Data extracted from a collection

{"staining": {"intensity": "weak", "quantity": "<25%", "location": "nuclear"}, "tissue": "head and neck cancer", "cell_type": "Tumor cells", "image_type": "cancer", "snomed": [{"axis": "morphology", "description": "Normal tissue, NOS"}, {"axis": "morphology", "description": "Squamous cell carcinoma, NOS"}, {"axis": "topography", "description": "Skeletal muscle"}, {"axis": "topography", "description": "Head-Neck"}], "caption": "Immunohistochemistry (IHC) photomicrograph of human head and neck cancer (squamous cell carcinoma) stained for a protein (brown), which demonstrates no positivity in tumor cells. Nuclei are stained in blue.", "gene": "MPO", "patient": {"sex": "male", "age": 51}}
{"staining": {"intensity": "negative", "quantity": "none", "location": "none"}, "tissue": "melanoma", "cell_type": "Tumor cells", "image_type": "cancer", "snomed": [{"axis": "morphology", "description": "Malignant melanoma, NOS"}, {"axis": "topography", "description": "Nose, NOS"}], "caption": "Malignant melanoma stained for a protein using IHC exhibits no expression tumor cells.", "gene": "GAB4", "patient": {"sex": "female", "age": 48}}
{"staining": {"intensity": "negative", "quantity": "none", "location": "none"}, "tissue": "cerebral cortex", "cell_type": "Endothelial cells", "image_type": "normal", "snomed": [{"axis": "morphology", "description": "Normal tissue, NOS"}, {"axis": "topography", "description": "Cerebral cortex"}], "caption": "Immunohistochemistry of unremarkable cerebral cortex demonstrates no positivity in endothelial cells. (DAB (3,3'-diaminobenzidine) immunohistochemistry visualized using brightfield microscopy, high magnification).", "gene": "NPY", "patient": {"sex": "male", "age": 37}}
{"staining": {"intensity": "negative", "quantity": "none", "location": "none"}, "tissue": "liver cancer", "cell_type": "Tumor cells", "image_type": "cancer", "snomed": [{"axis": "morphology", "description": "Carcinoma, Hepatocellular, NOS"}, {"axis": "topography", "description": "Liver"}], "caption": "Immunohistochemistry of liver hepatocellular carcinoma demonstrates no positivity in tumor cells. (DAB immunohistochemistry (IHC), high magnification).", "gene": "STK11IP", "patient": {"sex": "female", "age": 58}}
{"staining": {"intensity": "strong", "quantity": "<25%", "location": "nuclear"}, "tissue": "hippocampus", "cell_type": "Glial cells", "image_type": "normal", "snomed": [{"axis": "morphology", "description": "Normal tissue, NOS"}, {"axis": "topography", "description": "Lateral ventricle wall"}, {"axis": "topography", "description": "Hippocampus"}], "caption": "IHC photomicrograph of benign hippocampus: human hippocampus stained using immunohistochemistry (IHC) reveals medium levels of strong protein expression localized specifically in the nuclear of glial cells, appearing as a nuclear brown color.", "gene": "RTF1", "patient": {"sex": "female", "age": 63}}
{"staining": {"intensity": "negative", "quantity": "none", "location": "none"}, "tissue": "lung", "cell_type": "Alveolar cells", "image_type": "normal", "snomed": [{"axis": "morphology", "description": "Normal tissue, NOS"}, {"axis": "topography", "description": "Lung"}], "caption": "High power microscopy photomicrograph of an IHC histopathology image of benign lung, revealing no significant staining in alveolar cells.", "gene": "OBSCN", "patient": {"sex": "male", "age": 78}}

▶ _Exercise description_
Please retype all of the data above exactly as it appears.

▶ _Solved exercise_
{"staining": {"intensity": "weak", "quantity": "<25%", "location": "nuclear"}, "tissue": "head and neck cancer", "cell_type": "Tumor cells", "image_type": "cancer", "snomed": [{"axis": "morphology", "description": "Normal tissue, NOS"}, {"axis": "morphology", "description": "Squamous cell carcinoma, NOS"}, {"axis": "topography", "description": "Skeletal muscle"}, {"axis": "topography", "description": "Head-Neck"}], "caption": "Immunohistochemistry (IHC) photomicrograph of human head and neck cancer (squamous cell carcinoma) stained for a protein (brown), which demonstrates no positivity in tumor cells. Nuclei are stained in blue.", "gene": "MPO", "patient": {"sex": "male", "age": 51}}
{"staining": {"intensity": "negative", "quantity": "none", "location": "none"}, "tissue": "melanoma", "cell_type": "Tumor cells", "image_type": "cancer", "snomed": [{"axis": "morphology", "description": "Malignant melanoma, NOS"}, {"axis": "topography", "description": "Nose, NOS"}], "caption": "Malignant melanoma stained for a protein using IHC exhibits no expression tumor cells.", "gene": "GAB4", "patient": {"sex": "female", "age": 48}}
{"staining": {"intensity": "negative", "quantity": "none", "location": "none"}, "tissue": "cerebral cortex", "cell_type": "Endothelial cells", "image_type": "normal", "snomed": [{"axis": "morphology", "description": "Normal tissue, NOS"}, {"axis": "topography", "description": "Cerebral cortex"}], "caption": "Immunohistochemistry of unremarkable cerebral cortex demonstrates no positivity in endothelial cells. (DAB (3,3'-diaminobenzidine) immunohistochemistry visualized using brightfield microscopy, high magnification).", "gene": "NPY", "patient": {"sex": "male", "age": 37}}
{"staining": {"intensity": "negative", "quantity": "none", "location": "none"}, "tissue": "liver cancer", "cell_type": "Tumor cells", "image_type": "cancer", "snomed": [{"axis": "morphology", "description": "Carcinoma, Hepatocellular, NOS"}, {"axis": "topography", "description": "Liver"}], "caption": "Immunohistochemistry of liver hepatocellular carcinoma demonstrates no positivity in tumor cells. (DAB immunohistochemistry (IHC), high magnification).", "gene": "STK11IP", "patient": {"sex": "female", "age": 58}}
{"staining": {"intensity": "strong", "quantity": "<25%", "location": "nuclear"}, "tissue": "hippocampus", "cell_type": "Glial cells", "image_type": "normal", "snomed": [{"axis": "morphology", "description": "Normal tissue, NOS"}, {"axis": "topography", "description": "Lateral ventricle wall"}, {"axis": "topography", "description": "Hippocampus"}], "caption": "IHC photomicrograph of benign hippocampus: human hippocampus stained using immunohistochemistry (IHC) reveals medium levels of strong protein expression localized specifically in the nuclear of glial cells, appearing as a nuclear brown color.", "gene": "RTF1", "patient": {"sex": "female", "age": 63}}
{"staining": {"intensity": "negative", "quantity": "none", "location": "none"}, "tissue": "lung", "cell_type": "Alveolar cells", "image_type": "normal", "snomed": [{"axis": "morphology", "description": "Normal tissue, NOS"}, {"axis": "topography", "description": "Lung"}], "caption": "High power microscopy photomicrograph of an IHC histopathology image of benign lung, revealing no significant staining in alveolar cells.", "gene": "OBSCN", "patient": {"sex": "male", "age": 78}}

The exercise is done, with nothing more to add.